§ **TAREFAS**:
1 > Responda com base no trecho sobre Irmã Dulce:
(a) Quantos anos depois do falecimento de Irmã Dulce será a sua canonização?
(b) Em que mês e ano ocorreu o milagre que permitiu a beatificação dela?
(c) Em relação à beatificação, quando o segundo milagre precisa ter ocorrido?
2 > Traduza para o inglês esta frase do trecho sobre Irmã Dulce: "Para a beatificação, é necessária comprovação de um milagre, que no caso de Irmã Dulce ocorreu em outubro de 2010."
3 > Continue o trecho sobre Irmã Dulce a partir da última frase.

§ **TRECHO DO DOCUMENTO**:
● ● ● ●

A canonização de Irmã Dulce será a terceira mais rápida da história (27 anos após seu falecimento), atrás apenas da santificação de Madre Teresa de Calcutá (19 anos após o falecimento da religiosa) e do Papa João Paulo II (9 anos após sua morte).
Após a beatificação da freira, iniciou-se o processo para buscar a canonização, quando a pessoa passa a ser considerada santa pela Igreja Católica. Para a beatificação, é necessária comprovação de um milagre, que no caso de Irmã Dulce ocorreu em outubro de 2010.
Já para a canonização, é preciso que o Vaticano reconheça mais um milagre, com a exigência de que esse milagre tenha ocorrido após a beatificação, o que foi reconhecido agora.

● ● ● ●

§ **LINHAS DE DADOS**:

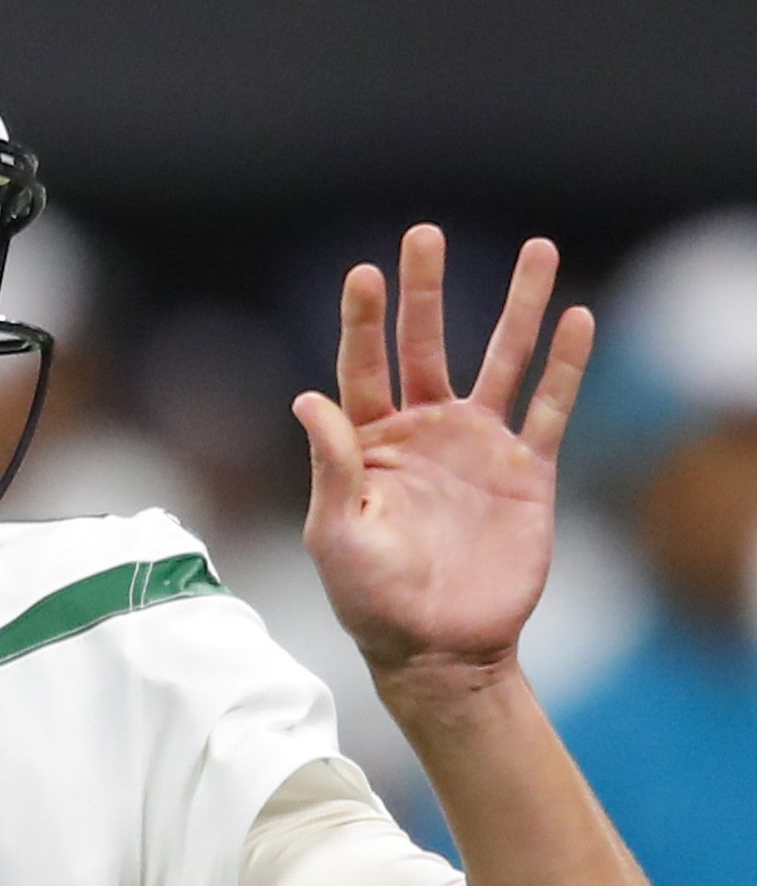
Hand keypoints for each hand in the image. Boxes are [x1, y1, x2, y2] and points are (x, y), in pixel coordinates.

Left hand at [291, 225, 593, 675]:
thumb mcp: (337, 533)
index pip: (362, 365)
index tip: (364, 272)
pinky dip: (565, 365)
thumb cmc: (371, 598)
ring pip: (500, 361)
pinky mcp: (526, 472)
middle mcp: (423, 431)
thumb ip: (331, 464)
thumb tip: (308, 398)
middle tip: (427, 234)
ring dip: (518, 307)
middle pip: (425, 345)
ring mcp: (477, 447)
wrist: (438, 651)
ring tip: (537, 250)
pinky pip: (549, 408)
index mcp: (368, 441)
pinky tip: (578, 319)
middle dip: (427, 291)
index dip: (364, 320)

● ● ● ●

§ **RESPOSTAS**:
1 >
(a) 27 anos.
(b) Em outubro de 2010.
(c) Depois da beatificação.

2 > For beatification, proof of a miracle is required, which in Sister Dulce's case occurred in October 2010.

3 >
O Vaticano tem quatro exigências quanto à veracidade da graça, até ser considerada milagre: ser preternatural (a ciência não consegue explicar), instantâneo (acontecer imediatamente após a oração), duradouro e perfeito.
História e legado
Irmã Dulce será a primeira santa nascida no Brasil. — Foto: Agência Brasil
Irmã Dulce, cujo nome de batismo era Maria Rita de Souza Brito Lopes Pontes, é recordada por sua obras de caridade e de assistência aos pobres e necessitados. Religiosa da Congregação das Irmãs Missionárias da Imaculada Conceição da Mãe de Deus, a beata nasceu em Salvador, em 26 de maio de 1914.
Desde cedo manifestou interesse pela vida religiosa. Aos 13 anos de idade, passou a acolher mendigos e doentes em sua casa, transformando a residência da família – na Rua da Independência, 61, no bairro de Nazaré - em um centro de atendimento. A casa ficou conhecida como "A Portaria de São Francisco", por conta do grande número de carentes que se aglomeravam a sua porta.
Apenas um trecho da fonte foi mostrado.